WHAT THE TASK ASKS: Render each nonblank line of the data below as a row of a Markdown table with two columns, Row and Data line. Omit the picture lines.

EXTRACTED DATA:
--*--
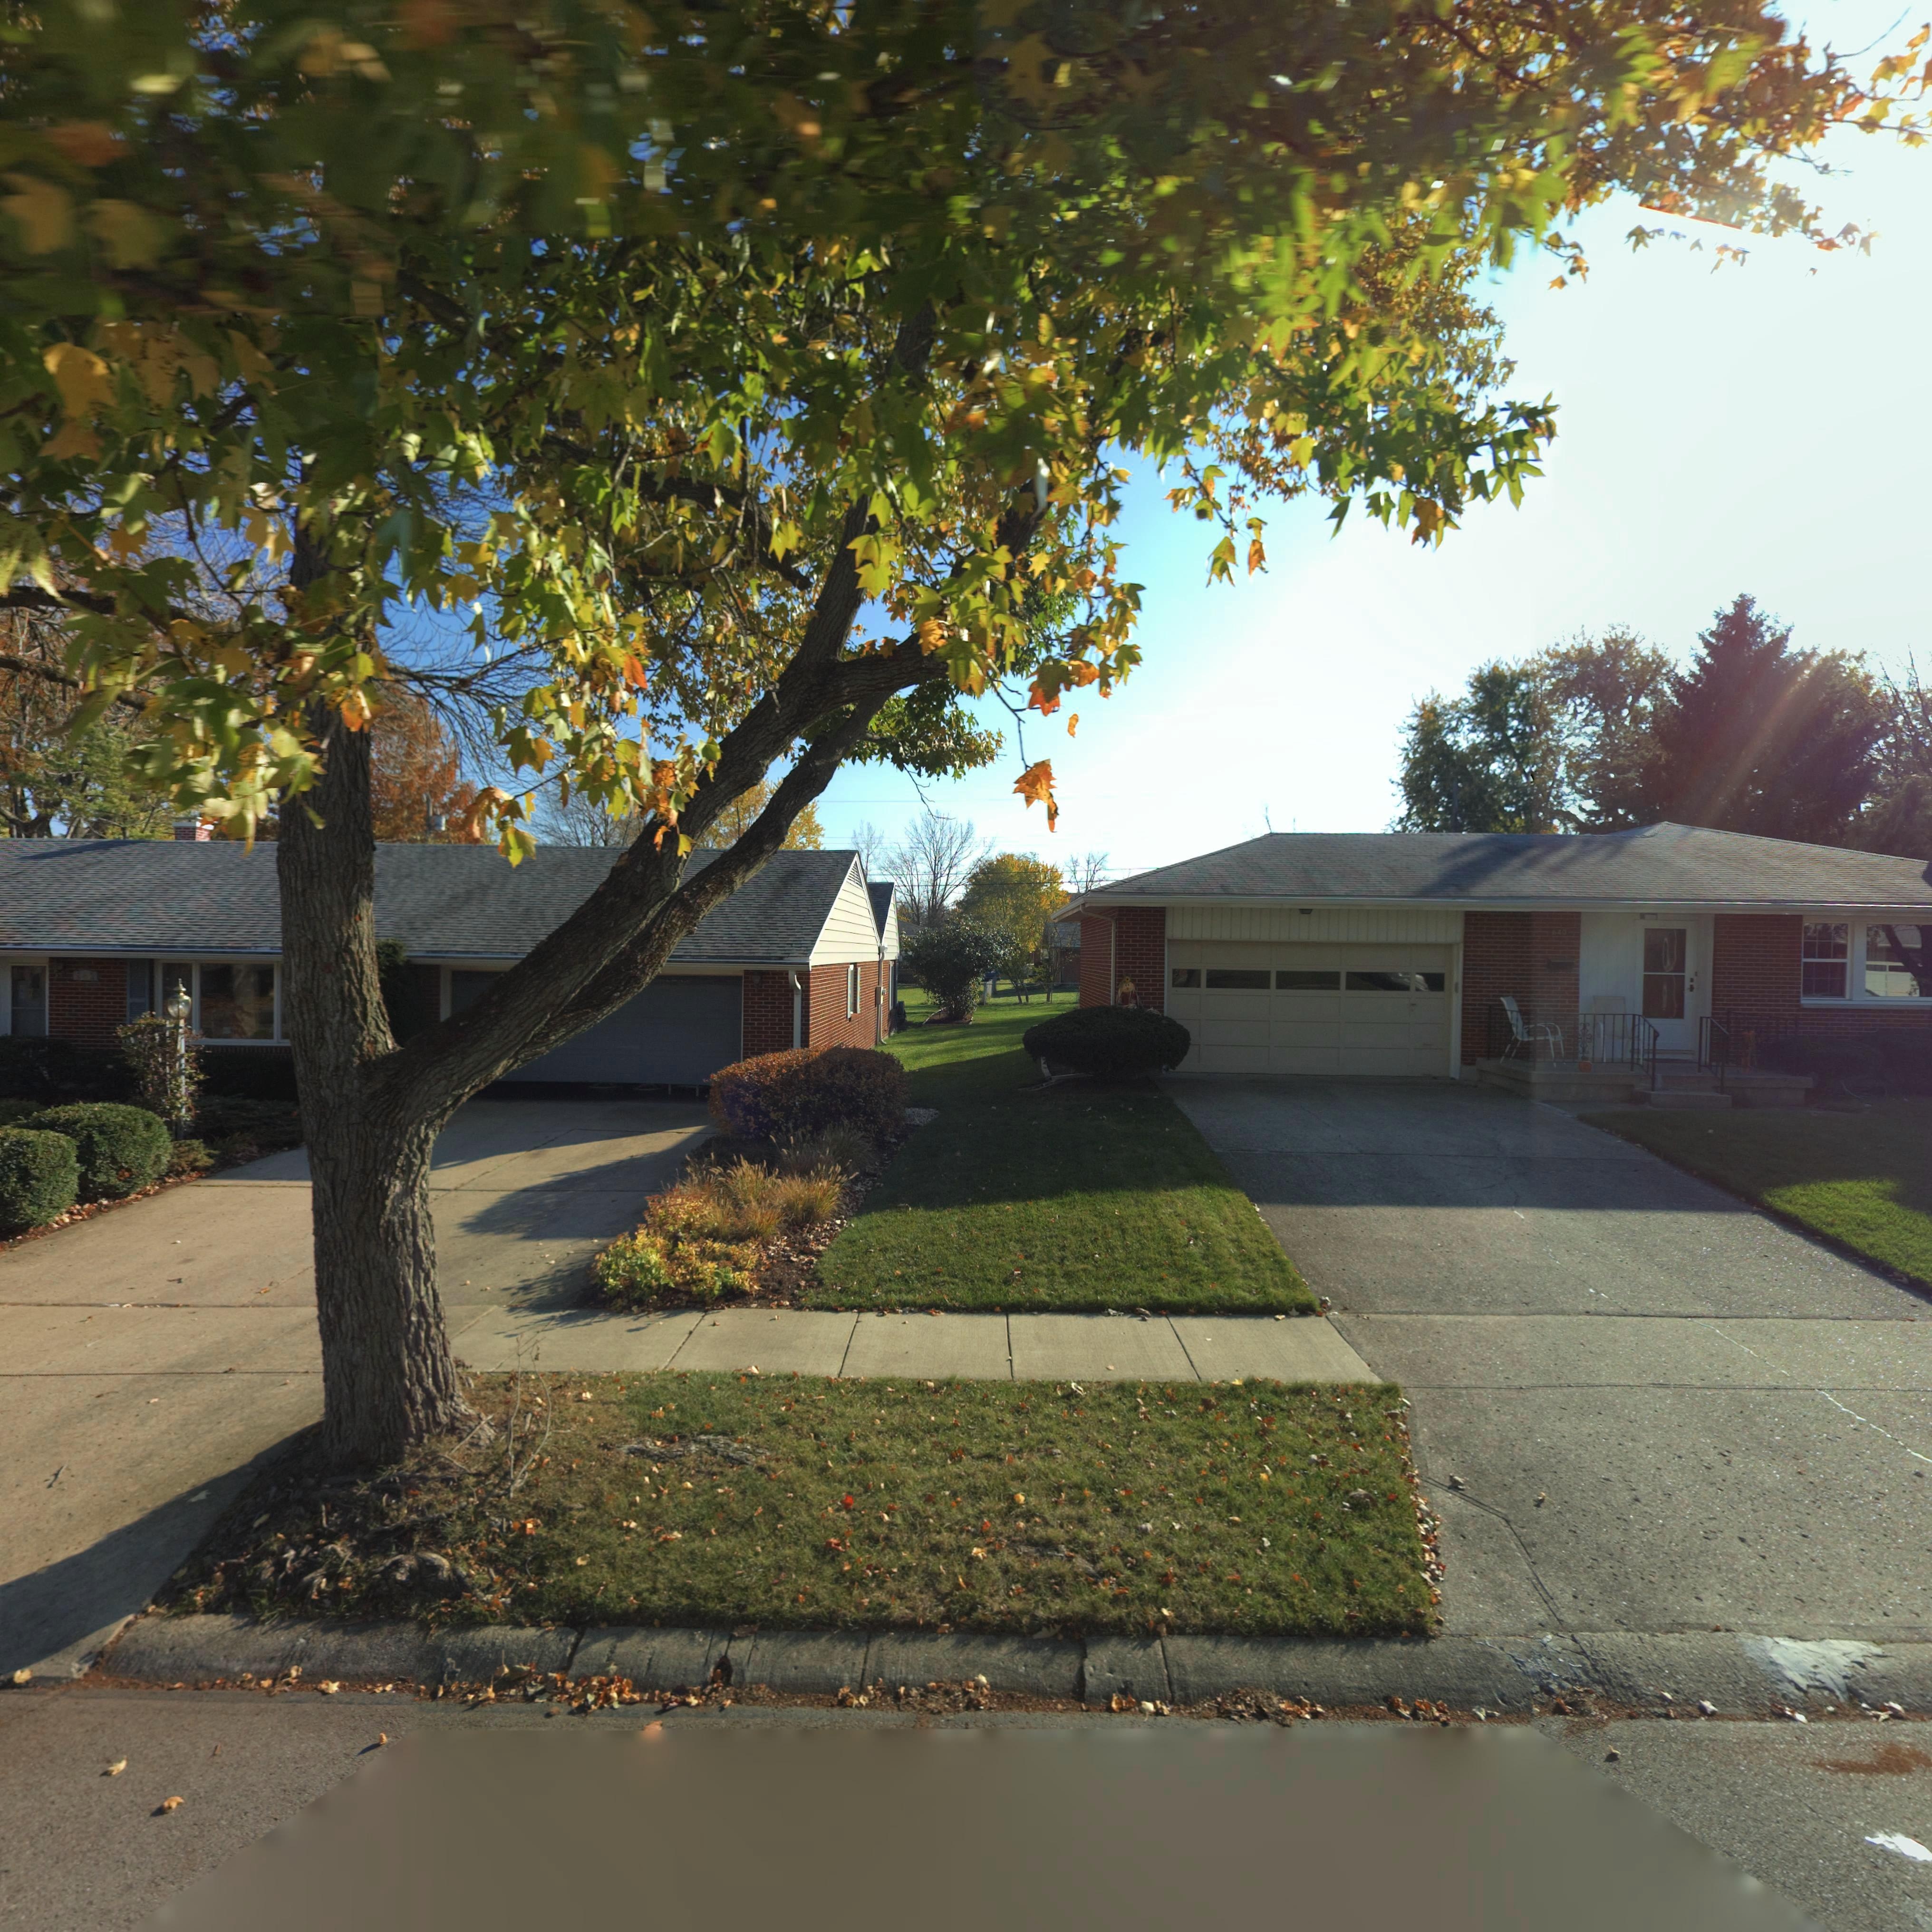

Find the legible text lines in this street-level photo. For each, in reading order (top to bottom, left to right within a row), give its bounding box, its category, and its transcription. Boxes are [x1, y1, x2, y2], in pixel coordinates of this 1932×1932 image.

[1551, 929, 1567, 936] StreetNumber: 640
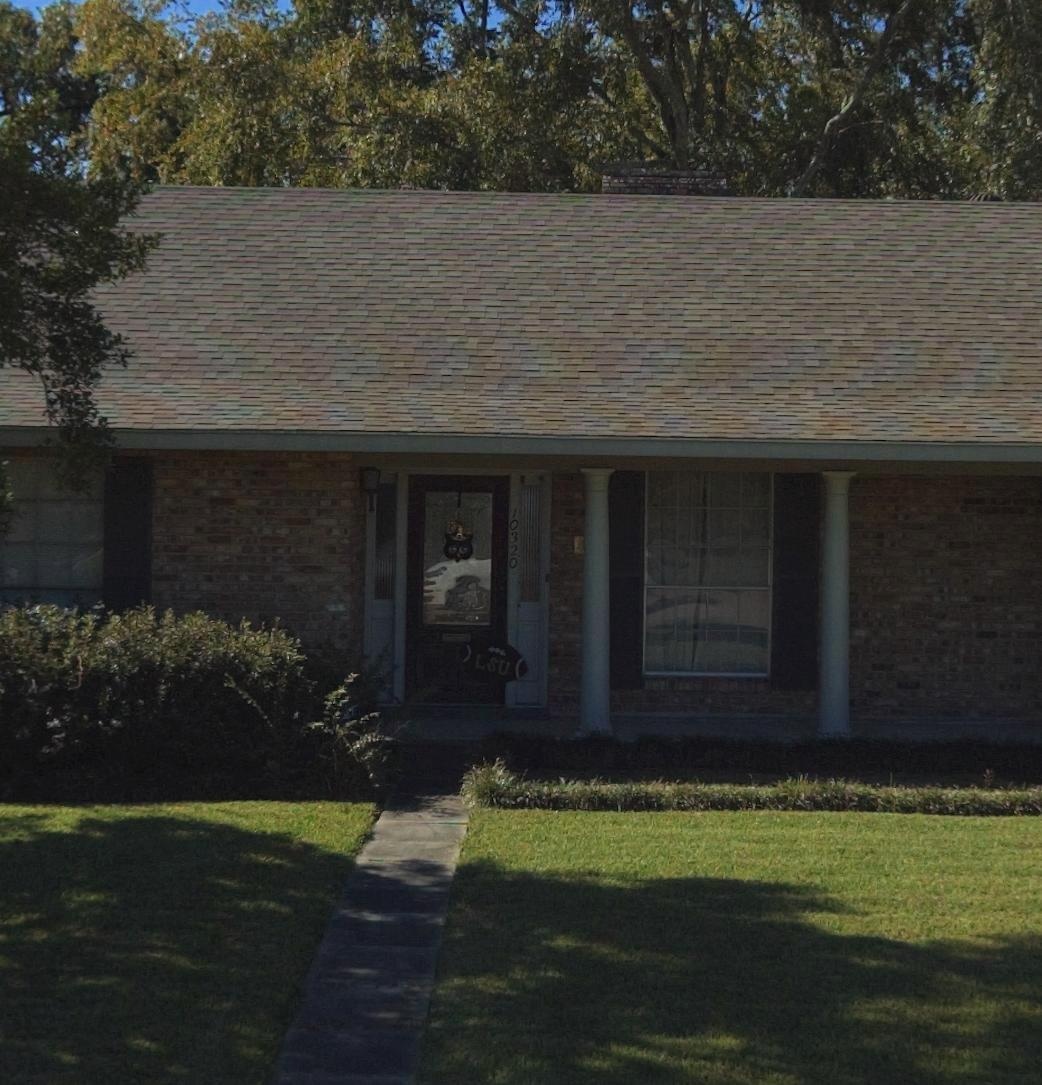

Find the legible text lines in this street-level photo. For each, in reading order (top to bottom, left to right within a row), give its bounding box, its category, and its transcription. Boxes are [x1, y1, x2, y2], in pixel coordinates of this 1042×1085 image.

[507, 507, 520, 571] StreetNumber: 10320
[472, 650, 514, 679] None: LSU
--*--
SOLVED PROBLEM:
| Row | Data line |
|---|---|
| 1 | Find the legible text lines in this street-level photo. For each, in reading order (top to bottom, left to right within a row), give its bounding box, its category, and its transcription. Boxes are [x1, y1, x2, y2], in pixel coordinates of this 1932×1932 image. |
| 2 | [1551, 929, 1567, 936] StreetNumber: 640 |
| 3 | Find the legible text lines in this street-level photo. For each, in reading order (top to bottom, left to right within a row), give its bounding box, its category, and its transcription. Boxes are [x1, y1, x2, y2], in pixel coordinates of this 1042×1085 image. |
| 4 | [507, 507, 520, 571] StreetNumber: 10320 |
| 5 | [472, 650, 514, 679] None: LSU |